Tuesday, February 25, 2014

Make Them Say No to You.


Don't say no for them. Whoever the anonymous them is. Don't you dare. Whatever you're making, stories, art, macrame sex toys, whatever creative thing you're doing, don't you dare look at it and decide it's not good enough for the market and then tuck it away in a drawer with a dramatic sigh about how if only you'd had THE ONE MAGICAL ADVANTAGE you could sell it and quit your day job mopping up the exorcism room after those three rogue priests wander off to congratulate themselves on a demon well banished and break into the sacramental wine.

Three reasons:

1) Creative people are naturally down on and extremely critical of their own abilities and will underestimate themselves. This is an actual scientific fact*.

2) In my travels around the world I have seen some hideous shit sell, but YOU make cute, fun stuff. Whatever you make. Because the thing you make reflects your taste and style and classy self as an artist.

3) It's a big world. Suppose the publisher/art gallery/etsy store you selected and made your thing specifically for rejects it? They turn up their nose at it? They tell you it's just not right for them, the tone doesn't match, it's too similar to a thing they already have? So what? So what? There's a lot of publishers/art galleries/websites that your thing will be treasured and upvoted and sell. Use your google-fu and find them.


But if they're saying no to your stories or art, it doesn't mean they're wrong. You could be wrong.

1) Are you really ready to shove that project out into the cruel, indifferent world? Has an independent editor flagged all the typos? Have you played with your handmade wooden puzzle enough to know you need a second coat of sealant to keep the paint from flaking? Can you take a decent picture and understand how to edit and upload it? Do you check your email often? Does your 'contact me' button actually work?

There is NOTHING more frustrating than wanting to buy something, but the artist has vanished. Then I'm reduced to twitter stalking and wondering if @battlecat77 is the person who makes that awesome medieval armor for cats, but they never reply. If I can't reach you, I can't buy the thing. So you make no money. That is a badness thing. Do you check your spam folder once a week for hapless customers that use hotmail? (My gmail always bounces hotmail, I never told it to do that, it just does. It also ignores me when I told it to stop. Apparently Google does not obey the second law of robotics.)

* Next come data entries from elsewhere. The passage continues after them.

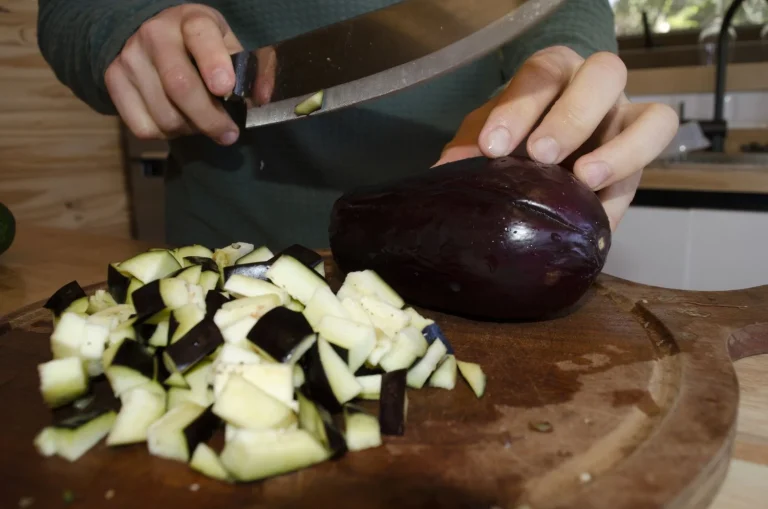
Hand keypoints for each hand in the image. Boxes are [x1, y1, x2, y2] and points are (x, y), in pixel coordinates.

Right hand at [105, 4, 250, 144]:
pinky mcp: (113, 81)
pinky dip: (167, 135)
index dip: (214, 64)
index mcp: (191, 20)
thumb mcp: (230, 46)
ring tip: (202, 123)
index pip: (201, 37)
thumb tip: (263, 99)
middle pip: (180, 87)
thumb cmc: (203, 47)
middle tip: (229, 134)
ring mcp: (130, 58)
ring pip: (164, 115)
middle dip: (210, 119)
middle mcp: (155, 35)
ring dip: (191, 130)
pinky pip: (143, 127)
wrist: (153, 37)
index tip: (226, 89)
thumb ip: (253, 71)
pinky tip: (178, 122)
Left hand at [435, 45, 678, 230]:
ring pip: (652, 117)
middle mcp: (596, 88)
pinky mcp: (640, 164)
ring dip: (620, 150)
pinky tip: (595, 219)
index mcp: (553, 74)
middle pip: (604, 76)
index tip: (492, 146)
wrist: (538, 170)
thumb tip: (444, 173)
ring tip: (584, 180)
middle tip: (540, 154)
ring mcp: (626, 123)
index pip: (541, 73)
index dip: (518, 107)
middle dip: (572, 115)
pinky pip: (651, 169)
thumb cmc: (510, 143)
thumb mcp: (484, 142)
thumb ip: (466, 151)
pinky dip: (624, 194)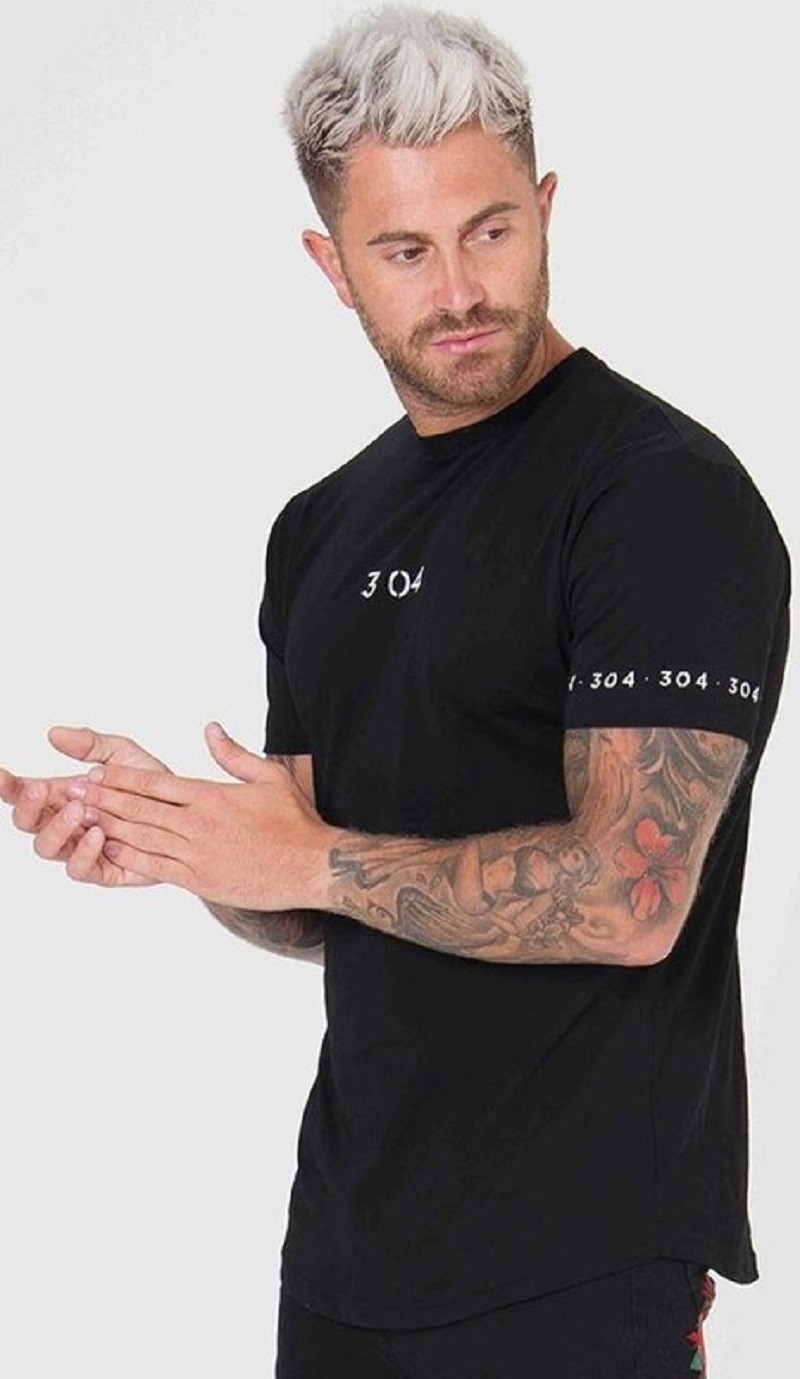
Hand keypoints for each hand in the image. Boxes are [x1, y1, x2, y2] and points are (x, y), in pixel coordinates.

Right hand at [0, 726, 170, 886]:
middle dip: (28, 807)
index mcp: (63, 795)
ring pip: (47, 848)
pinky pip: (80, 870)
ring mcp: (82, 848)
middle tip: (42, 789)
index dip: (8, 786)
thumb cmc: (151, 786)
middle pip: (28, 824)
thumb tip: (54, 733)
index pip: (25, 792)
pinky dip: (84, 852)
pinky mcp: (103, 870)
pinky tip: (99, 834)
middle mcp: (66, 824)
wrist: (188, 814)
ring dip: (57, 828)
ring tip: (79, 809)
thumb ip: (90, 744)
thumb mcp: (122, 754)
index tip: (1, 773)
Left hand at [78, 722, 337, 909]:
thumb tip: (210, 728)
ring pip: (142, 836)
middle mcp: (198, 823)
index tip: (96, 771)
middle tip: (73, 791)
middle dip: (103, 798)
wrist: (312, 866)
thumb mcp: (268, 776)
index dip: (121, 778)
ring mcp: (196, 853)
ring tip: (80, 817)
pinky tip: (108, 849)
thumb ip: (233, 753)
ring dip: (108, 825)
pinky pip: (155, 866)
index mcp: (211, 795)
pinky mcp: (199, 879)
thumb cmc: (294, 822)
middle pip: (140, 808)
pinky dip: (129, 856)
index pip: (156, 783)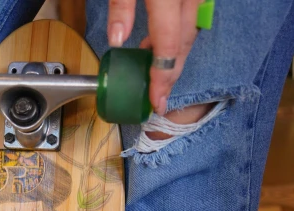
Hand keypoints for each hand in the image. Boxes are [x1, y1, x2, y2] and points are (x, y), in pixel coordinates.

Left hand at [107, 0, 202, 114]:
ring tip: (153, 77)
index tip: (156, 103)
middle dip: (170, 76)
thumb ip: (121, 6)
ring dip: (174, 58)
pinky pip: (191, 19)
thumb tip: (117, 40)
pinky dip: (176, 37)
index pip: (168, 47)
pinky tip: (155, 44)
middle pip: (183, 45)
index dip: (162, 79)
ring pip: (190, 33)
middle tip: (157, 99)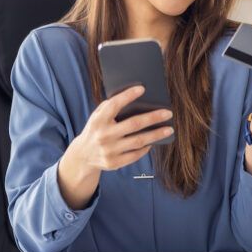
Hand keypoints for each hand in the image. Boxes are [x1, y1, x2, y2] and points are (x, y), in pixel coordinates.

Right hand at [58, 86, 171, 207]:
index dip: (128, 96)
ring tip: (169, 129)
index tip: (142, 88)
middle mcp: (103, 135)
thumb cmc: (96, 130)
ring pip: (139, 141)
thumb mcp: (97, 117)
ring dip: (156, 134)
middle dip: (153, 118)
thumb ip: (111, 108)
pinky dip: (146, 147)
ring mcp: (109, 151)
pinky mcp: (114, 163)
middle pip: (134, 124)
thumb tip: (137, 99)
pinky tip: (154, 141)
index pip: (114, 105)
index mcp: (98, 120)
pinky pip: (135, 154)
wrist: (82, 155)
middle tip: (168, 113)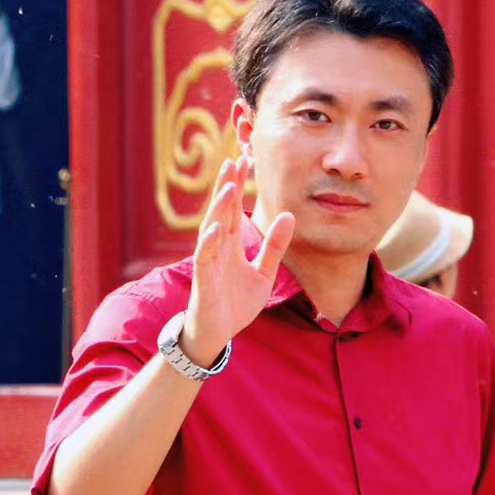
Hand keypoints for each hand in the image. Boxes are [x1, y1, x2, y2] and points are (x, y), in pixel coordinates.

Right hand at [180, 156, 294, 366]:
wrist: (217, 334)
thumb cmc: (236, 303)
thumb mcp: (264, 272)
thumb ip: (274, 246)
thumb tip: (290, 216)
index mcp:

Are you ready? Is your work ready? If you aren't confident in your own work, then do your research, see what's out there, and if your stuff is of comparable quality, send it out. Let them say no. Don't you say no to yourself before anyone else even sees it.When the first buyer says no, then find another. There's always another. Another publisher, another shop, another way to sell the thing you made. Get creative, you ARE creative. You MADE a THING. You WROTE a SCRIPT. You can find a way to sell it. I believe in you. 

2) Are you doing lots of stuff? The more you do, the better you become. The more stories you write, the more stone walls you build, the more exotic gerbils you raise, the better you become. This is also a fact, scientifically proven by anyone who has practiced any skill whatsoever. Branch out. Expand. Even if a thing has been around thousands of years, you can still put your own unique twist on it.

Books are old news, but remember those 'Choose Your Own Adventure' novels? A novel new twist! I rest my case.

3) Are you for-real serious about this? Are you writing at least five days a week? Do you treat it like a job and sit down, unplug the internet, and stare at a blank cursor until story happens? Do you have an outline, or at least a summery with the beginning, middle, and end of the book to keep you on track? Substitute the word project for book. Do you know how it's going to happen? Etsy, ebay, and craiglists are full to the brim of weekend crafters churning out random stuff and barely making their material cost back.

Step 1.
Step 2.
Profit... is a funny joke, but knowing the outline of the project and the steps you have to take to accomplish the goal is SO IMPORTANT I CAN'T EVEN TELL YOU. BUT I WILL.

4) Did you write your goal down? No? Go and do that. Right now, hop to it! Find some paper and write down what you want out of this thing you do. To be published? To make X amount every month? To spend your life traveling from one craft fair to another like some sort of modern hippy in an SUV instead of old VW van? To develop a variety of guinea pig with hair so long you can cackle like Dr. Frankenstein and shriek 'IT'S ALIVE', because you've just created a tribble?

Write your goal down, pin it up somewhere you see it EVERY DAY, and do something every SINGLE day to accomplish your goal. Even if you just have the time/mental bandwidth to do one thing to reach the goal, one thing a day will get you there. Do nothing a day and you'll never get there.

I leave you with this for further reading.

Neil Gaiman's Make Good Art graduation speech and Make Every Day a Non-Zero Day.

Go get'um tiger. 


* Based on a random survey of creative people I know and didn't actually bother to survey.